Joe Minotaur said, 4 months ago
waycyber
All of the stories contained in my blog(except for The Prof) are related to the Lena The Horrible story arc.
http://home.earthlink.net/~joeminotaur/
Add it to your Favorites. It will take you a while to read all of it.
waycyber
said,
4 months ago
@RockHouse Certainly. Please use my real name. Colin Nelson. I am setting up a site at www.waycyber.com which will contain much of my stuff. It feels somewhat self-indulgent, but, the truth is, I am hoping to catch the attention of a publisher. I completed a novel a couple of years back and I am trying to get it published. However, no publisher knows my work yet, hence my self advertising web site.
ejcapulet
said,
4 months ago
“No present like thyme” GROAN!
waycyber
said,
4 months ago
@Joe Minotaur Done. You’ve got good stuff there. Check it out, people!
Ladywolf17 said, 4 months ago
I don’t feel like posting any stories tonight because I feel stupid. As I was climbing the ladder to go in the swimming pool, I slipped and fell. Dad took me to the emergency hospital. It turns out that I have suffered a light fracture in my ankle and will have to wear a special cast-like boot for about 4 to 8 weeks possibly. And my dad’s family laughed at me. I see why he has no respect for them. I hope they apologize to me.
The Old Wolf
said,
4 months ago
Does anyone else want to tell the Master about “hoard” vs. “horde”, or shall I?
Oh, by Mogg’s tufted tail, the jokes are so bad…
waycyber
said,
4 months ago
BikeNBoatN ;-D
Joe Minotaur said, 4 months ago
The Old Wolf
It’s your turn.
The Old Wolf
said,
4 months ago
Ladywolf17, sorry about your ankle. Hope you heal quickly.
Joe Minotaur said, 4 months ago
G’Nite Awl!
Sisyphos said, 4 months ago
Hmm. Observation suggests millions of Ab Flabbers are already in use!
StradMan37
said,
4 months ago
@ladywolf17:
Ouch!
I feel your pain (as Mr. Clinton used to say, but we’re not speaking of him here, so forget that part), because I fell on the sidewalk in Sept, ‘98 (Klutz 1st Class), & broke the left kneecap in half.
2 surgeries later, I was up & walking like a not-so-normal $#%ty year old man.
May you heal quickly, and soon be able to deal a punt up the posterior to each & every one of those idjitz who mocked you in your hour of need.
waycyber
said,
4 months ago
@ladywolf17 I wish you a speedy recovery. Try not to think about those who treat others pain as a source of humour. Instead, think about those that are sympathetic and care for you.
Sisyphos said, 4 months ago
Sorry to hear about your ankle fracture, ladywolf17; take care of it! –And take no heed of thoughtless laughter; focus on what matters!

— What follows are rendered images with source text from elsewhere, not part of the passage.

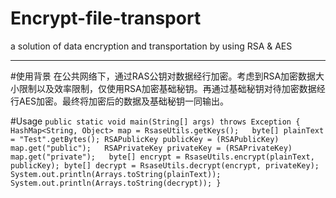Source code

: # Encrypt-file-transport
a solution of data encryption and transportation by using RSA &amp; AES
***

#使用背景
在公共网络下，通过RAS公钥对数据经行加密。考虑到RSA加密数据大小限制以及效率限制，仅使用RSA加密基础秘钥。再通过基础秘钥对待加密数据经行AES加密。最终将加密后的数据及基础秘钥一同输出。

#Usage
`
public static void main(String[] args) throws Exception
{  
        HashMap<String, Object> map = RsaseUtils.getKeys();  
        byte[] plainText = "Test".getBytes();
        RSAPublicKey publicKey = (RSAPublicKey) map.get("public");  
        RSAPrivateKey privateKey = (RSAPrivateKey) map.get("private");  
        byte[] encrypt = RsaseUtils.encrypt(plainText, publicKey);
        byte[] decrypt = RsaseUtils.decrypt(encrypt, privateKey);
        System.out.println(Arrays.toString(plainText));
        System.out.println(Arrays.toString(decrypt));
    }
`
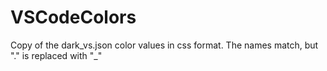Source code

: # VSCodeColors

Copy of the dark_vs.json color values in css format.
The names match, but "." is replaced with "_"
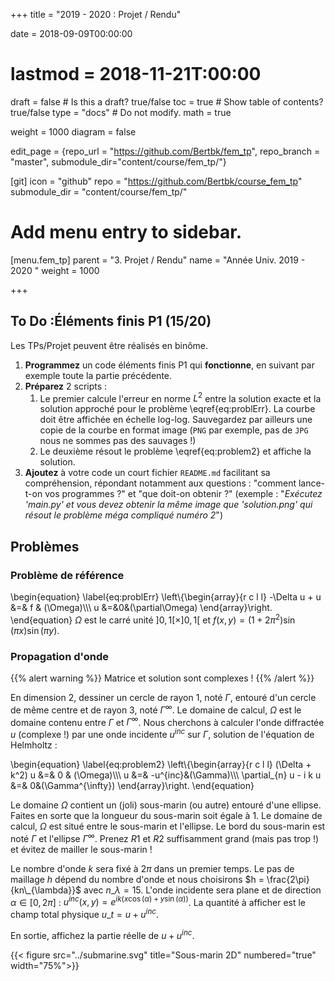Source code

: +++
title = "2019 - 2020 : Projet / Rendu"

date = 2018-09-09T00:00:00
# lastmod = 2018-11-21T:00:00

draft = false  # Is this a draft? true/false
toc = true  # Show table of contents? true/false
type = "docs"  # Do not modify.
math = true

weight = 1000
diagram = false

edit_page = {repo_url = "https://github.com/Bertbk/fem_tp", repo_branch = "master", submodule_dir="content/course/fem_tp/"}

[git]
  icon = "github"
  repo = "https://github.com/Bertbk/course_fem_tp"
  submodule_dir = "content/course/fem_tp/"

# Add menu entry to sidebar.
[menu.fem_tp]
  parent = "3. Projet / Rendu" 
  name = "Année Univ. 2019 - 2020 "
  weight = 1000

+++

## To Do :Éléments finis P1 (15/20)

Les TPs/Projet peuvent être réalisés en binôme.

1. **Programmez** un code éléments finis P1 qui **fonctionne**, en suivant par exemple toute la partie précédente.
2. **Préparez** 2 scripts :
   1.  Le premier calcule l'erreur en norme $L^2$ entre la solution exacte et la solution approché pour le problème \eqref{eq:problErr}. La courbe doit être affichée en échelle log-log. Sauvegardez par ailleurs une copie de la courbe en format image (`PNG` par exemple, pas de `JPG` nous ne sommes pas des sauvages !)
   2. Le deuxième résout le problème \eqref{eq:problem2} et affiche la solution.
3. **Ajoutez** à votre code un court fichier `README.md` facilitant sa compréhension, répondant notamment aux questions : "comment lance-t-on vos programmes ?" et "que doit-on obtenir ?" (exemple : "*Exécutez 'main.py' et vous devez obtenir la même image que 'solution.png' qui résout le problème méga compliqué numéro 2*")


## Problèmes

### Problème de référence

\begin{equation}
\label{eq:problErr}
\left\\{\begin{array}{r c l l}
-\Delta u + u &=& f & (\Omega)\\\\\\
u &=&0&(\partial\Omega)
\end{array}\right.
\end{equation}
$\Omega$ est le carré unité $]0,1[\times]0,1[$ et $f(x,y) = (1+2\pi^2)\sin(\pi x)\sin(\pi y)$.

### Propagation d'onde

{{% alert warning %}}
Matrice et solution sont complexes !
{{% /alert %}}

En dimension 2, dessiner un cercle de rayon 1, noté $\Gamma$, entouré d'un cercle de même centre et de rayon 3, noté $\Gamma^{\infty}$. Le domaine de calcul, $\Omega$ est le domaine contenu entre $\Gamma$ et $\Gamma^{\infty}$. Nous cherchons à calculer l'onde diffractée $u$ (complexe !) par une onde incidente $u^{inc}$ sur $\Gamma$, solution de l'équation de Helmholtz :

\begin{equation}
\label{eq:problem2}
\left\\{\begin{array}{r c l l}
(\Delta + k^2) u &=& 0 & (\Omega)\\\\\\
u &=& -u^{inc}&(\Gamma)\\\\\\
\partial\_{n} u - i k u &=& 0&(\Gamma^{\infty})
\end{array}\right.
\end{equation}

Le domaine $\Omega$ contient un (joli) sous-marin (ou autre) entouré d'une ellipse. Faites en sorte que la longueur du sous-marin soit égale à 1. Le domaine de calcul, $\Omega$ est situé entre le sous-marin et l'ellipse. Le bord du sous-marin est noté $\Gamma$ et l'ellipse $\Gamma^{\infty}$. Prenez $R1$ et $R2$ suffisamment grand (mais pas trop !) et évitez de mailler le sous-marin !

Le nombre d'onde $k$ sera fixé à $2\pi$ dans un premier temps. Le pas de maillage $h$ dépend du nombre d'onde et nous choisirons $h = \frac{2\pi}{kn\_{\lambda}}$ avec $n\_{\lambda} = 15$. L'onde incidente sera plane et de direction $\alpha \in [0,2\pi]$ : $u^{inc}(x,y) =e^{ik(x\cos(\alpha) + y\sin(\alpha))}$. La quantité à afficher est le champ total physique $u\_t = u + u^{inc}$. 

En sortie, affichez la partie réelle de $u + u^{inc}$.

{{< figure src="../submarine.svg" title="Sous-marin 2D" numbered="true" width="75%">}}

Sisyphos said, 4 months ago
Hoards, hordes: anyone care to guess what time the correction will be made? –I’ll start by guessing 8:30 AM EDT.
(You are sending the notification; right, Old Wolf?)
Ladywolf17 said, 4 months ago
On the bright side dad won’t have to worry about his addiction as he will have to see to my needs for awhile.
StradMan37
said,
4 months ago
Ahhh, my Deezer-dot-com is BACK, with all of the tunes I had selected for playlists.
I’m glowing - though that does not tend to lead easily to sleepy feelings. Think I’ll just hit the sack & grin for a while!
‘Nite, all.
SirMirom said, 4 months ago
@The Old Wolf, good catch on the horde.
SirMirom said, 4 months ago
I would never think so myself (I personally think Brooke is not a bad looking man at all) but I feel like he drew our good senator as a caricature of himself, no? Same long face, longish hair… ya think?
mojitobaby said, 4 months ago
Dammit, Old Wolfe, you scooped me on “horde”. I’ve been too busy laughing my posterior off at “somnolent goon” to care to correct Mr. McE!
Now if only Big Pharma or the disgustipated…uh, I mean “distinguished” …senator had something for “that sinking feeling” Sister Caligula is experiencing…
Sisyphos said, 4 months ago
Quelle fortune, Risitas! But before you get caught up in bliss, think about back-up!
ejcapulet
said,
4 months ago
Poor ladywolf! I hope you get better soon. It’s not nice to get laughed at when you’re injured.